QUOTED TEXT:
The Wayback Machine’s snapshots of news homepages plummet after a “breakdown” in archiving projects

DailyTrend

Oct 21, 2025 - 17:00

0 1

The Wayback Machine’s snapshots of news homepages plummet after a “breakdown” in archiving projects

On September 7, Russia carried out a massive drone attack on Ukraine’s capital, Kyiv, killing four people and injuring 40. The Associated Press reported that it was the largest aerial attack since the war between the two countries began in 2022.

The Kyiv Post, one of Ukraine’s leading English-language news outlets, covered the story, but no public record of its homepage exists in the Internet Archive’s Wayback Machine for that day. A homepage snapshot — a viewable version of a page captured by the Wayback Machine’s crawlers — does not appear until September 8, more than 24 hours after the attack.

In the first five months of 2025, the Wayback Machine captured snapshots of the Kyiv Post an average of 85 times per day. Between May 17 and October 1, though, the daily average dropped to one. For 52 days between May and October, the Wayback Machine shows no snapshots of the Kyiv Post at all. The Wayback Machine, an initiative from the nonprofit Internet Archive, has been archiving the webpages of news outlets — alongside millions of other websites — for nearly three decades. Earlier this month, it announced that it will soon archive its trillionth web page. The Internet Archive has long stressed the importance of archiving homepages, particularly to fact-check politicians’ claims. In 2018, for instance, when Donald Trump accused Google of failing to promote his State of the Union address on its homepage, Google used the Wayback Machine’s archive of its homepage to disprove the statement.

“[Google’s] job isn’t to make copies of the homepage every 10 minutes,” Mark Graham, the director of the Wayback Machine, said at the time. “Ours is.”

But a Nieman Lab analysis shows that the Wayback Machine’s snapshots of news outlets’ homepages have plummeted in recent months. Between January 1 and May 15, 2025, the Wayback Machine shows a total of 1.2 million snapshots collected from 100 major news sites’ homepages. Between May 17 and October 1, 2025, it shows 148,628 snapshots from those same 100 sites — a decline of 87%. (You can see our data here.)

While our analysis focused on news sites, they’re not the only URLs impacted. We documented a similarly large decrease in the number of snapshots available of federal government website homepages after May 16, during a period when the Trump administration has taken down pages on government sites and made changes, often without disclosure, otherwise known as “stealth editing.”

When we contacted Graham for this story, he confirmed there had been “a breakdown in some specific archiving projects in May that caused less archives to be created for some sites.” He did not answer our questions about which projects were impacted, saying only that they included “some news sites.”

Graham confirmed that the number of homepage archives is indicative of the amount of archiving happening across a website. He also said, though, that homepage crawling is just one of several processes the Internet Archive runs to find and save individual pages, and that “other processes that archive individual pages from those sites, including various news sites, [were] not affected by this breakdown. ”

After the Wayback Machine crawls websites, it builds indexes that structure and organize the material it’s collected. Graham said some of the missing snapshots we identified will become available once the relevant indexes are built.

“Some material we had archived post-May 16th of this year is not yet available via the Wayback Machine as their corresponding indexes have not yet been built,” he said.

Under normal circumstances, building these indexes can cause a delay of a few hours or a few days before the snapshots appear in the Wayback Machine. The delay we documented is more than five months long. Graham said there are “various operational reasons” for this delay, namely “resource allocation,” but otherwise declined to specify.

WHAT IS BEING ASKED: Extend the article on the drop in Wayback Machine snapshots of news homepages, beginning right after its final sentence. The lines that come next are unrelated to the article on Wayback Machine news homepage snapshots.

INFORMATION SUPPLIED:
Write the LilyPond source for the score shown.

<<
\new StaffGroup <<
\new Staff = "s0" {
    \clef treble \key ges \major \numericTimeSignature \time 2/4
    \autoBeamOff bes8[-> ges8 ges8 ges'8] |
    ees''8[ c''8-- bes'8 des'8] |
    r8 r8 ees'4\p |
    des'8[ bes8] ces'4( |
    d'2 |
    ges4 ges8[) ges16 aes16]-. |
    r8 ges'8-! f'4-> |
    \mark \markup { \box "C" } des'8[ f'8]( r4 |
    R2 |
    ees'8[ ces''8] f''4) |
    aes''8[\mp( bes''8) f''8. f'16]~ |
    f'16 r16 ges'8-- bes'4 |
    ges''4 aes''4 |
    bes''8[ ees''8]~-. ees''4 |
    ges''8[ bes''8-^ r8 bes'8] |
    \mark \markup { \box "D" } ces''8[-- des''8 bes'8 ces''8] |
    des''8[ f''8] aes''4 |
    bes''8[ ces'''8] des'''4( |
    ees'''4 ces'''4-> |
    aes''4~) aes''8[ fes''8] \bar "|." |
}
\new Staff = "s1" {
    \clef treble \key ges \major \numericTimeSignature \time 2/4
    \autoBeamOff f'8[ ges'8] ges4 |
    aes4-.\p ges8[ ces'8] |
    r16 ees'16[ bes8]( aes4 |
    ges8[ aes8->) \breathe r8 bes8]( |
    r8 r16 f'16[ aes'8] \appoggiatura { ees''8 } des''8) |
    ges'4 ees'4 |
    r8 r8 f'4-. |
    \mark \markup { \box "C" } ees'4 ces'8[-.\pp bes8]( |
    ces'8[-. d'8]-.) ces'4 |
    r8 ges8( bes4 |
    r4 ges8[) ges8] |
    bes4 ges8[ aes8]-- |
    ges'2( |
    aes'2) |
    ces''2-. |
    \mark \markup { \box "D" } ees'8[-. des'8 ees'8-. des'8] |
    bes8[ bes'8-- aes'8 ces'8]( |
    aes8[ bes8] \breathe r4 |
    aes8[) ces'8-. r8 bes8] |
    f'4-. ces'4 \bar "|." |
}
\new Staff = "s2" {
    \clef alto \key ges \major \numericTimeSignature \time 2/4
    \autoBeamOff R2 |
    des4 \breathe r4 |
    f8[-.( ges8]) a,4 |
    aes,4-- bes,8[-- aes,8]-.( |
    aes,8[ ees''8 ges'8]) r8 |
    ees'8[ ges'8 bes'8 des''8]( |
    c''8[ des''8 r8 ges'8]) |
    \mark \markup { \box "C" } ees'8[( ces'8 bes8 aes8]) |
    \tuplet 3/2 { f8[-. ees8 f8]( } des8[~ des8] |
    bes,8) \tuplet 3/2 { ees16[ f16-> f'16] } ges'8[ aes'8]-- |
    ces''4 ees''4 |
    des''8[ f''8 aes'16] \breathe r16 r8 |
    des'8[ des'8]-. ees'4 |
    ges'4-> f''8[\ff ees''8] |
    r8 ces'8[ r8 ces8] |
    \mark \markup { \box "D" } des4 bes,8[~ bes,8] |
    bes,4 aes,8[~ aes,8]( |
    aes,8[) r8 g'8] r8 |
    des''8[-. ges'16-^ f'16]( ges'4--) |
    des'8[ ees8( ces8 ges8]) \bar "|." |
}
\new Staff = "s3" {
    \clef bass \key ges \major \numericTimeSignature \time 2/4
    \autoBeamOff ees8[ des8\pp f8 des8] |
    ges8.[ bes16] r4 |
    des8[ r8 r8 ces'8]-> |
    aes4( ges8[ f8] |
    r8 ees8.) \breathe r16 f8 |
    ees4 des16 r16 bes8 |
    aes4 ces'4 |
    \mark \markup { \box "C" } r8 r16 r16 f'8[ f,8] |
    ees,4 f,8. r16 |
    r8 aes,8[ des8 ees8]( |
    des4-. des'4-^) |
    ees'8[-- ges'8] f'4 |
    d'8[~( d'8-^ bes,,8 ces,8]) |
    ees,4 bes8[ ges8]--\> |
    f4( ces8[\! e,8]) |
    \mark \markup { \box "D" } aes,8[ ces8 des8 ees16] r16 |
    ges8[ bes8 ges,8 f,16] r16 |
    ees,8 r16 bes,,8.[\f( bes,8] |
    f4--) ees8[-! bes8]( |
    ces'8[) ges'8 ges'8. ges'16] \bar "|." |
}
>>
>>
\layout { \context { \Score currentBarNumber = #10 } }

TASK RESULT:
According to Graham, the “breakdown” in archiving projects has been fixed and the number of snapshots will soon return to its pre-May 16 levels. He did not share any more specifics on the timeframe. But when we re-analyzed our sample set on October 19, we found that the total number of snapshots for our testing period had actually declined since we first conducted the analysis on October 7.

“It’s less [about] having that one daily snapshot and more about having archives that are responsive so that if something goes on in Minnesota, there’s an ability to turn up the dial and get it more often,” Milligan said.

Archiving homepages isn’t just important for historical records, though. Homepages are also one of the central ways the Wayback Machine finds individual pages to save.

“Your entry point to a crawl is generally the homepage, because the homepage gives you the map to the structure of what is underlying that page,” said Matthew Weber, a communications professor at Rutgers University who researches local news ecosystems using the Internet Archive, adding, “Crawling that initial page is critical to being able to archive and store the article page.”

Crawlers that are set to regularly archive news publications often treat homepages as “seed URLs.” The crawler gets to individual articles by “hopping” to links found on that homepage, such as promoted stories.

“It tends to be the case that a homepage will be the seed and then the way that the crawler gets to the individual articles is by finding links to them off that page,” Owens said. “For any given crawl, the person running it will set multiple seeds, scopes, and configure how many hops it should make.”

Weber said he would expect a drop in the homepage crawls to result in decreased article page crawls, too. While we did look into the frequency of article page archiving, we weren’t able to conduct a systematic analysis across our entire sample set. Graham told us that individual page archiving processes were not affected by the May breakdown.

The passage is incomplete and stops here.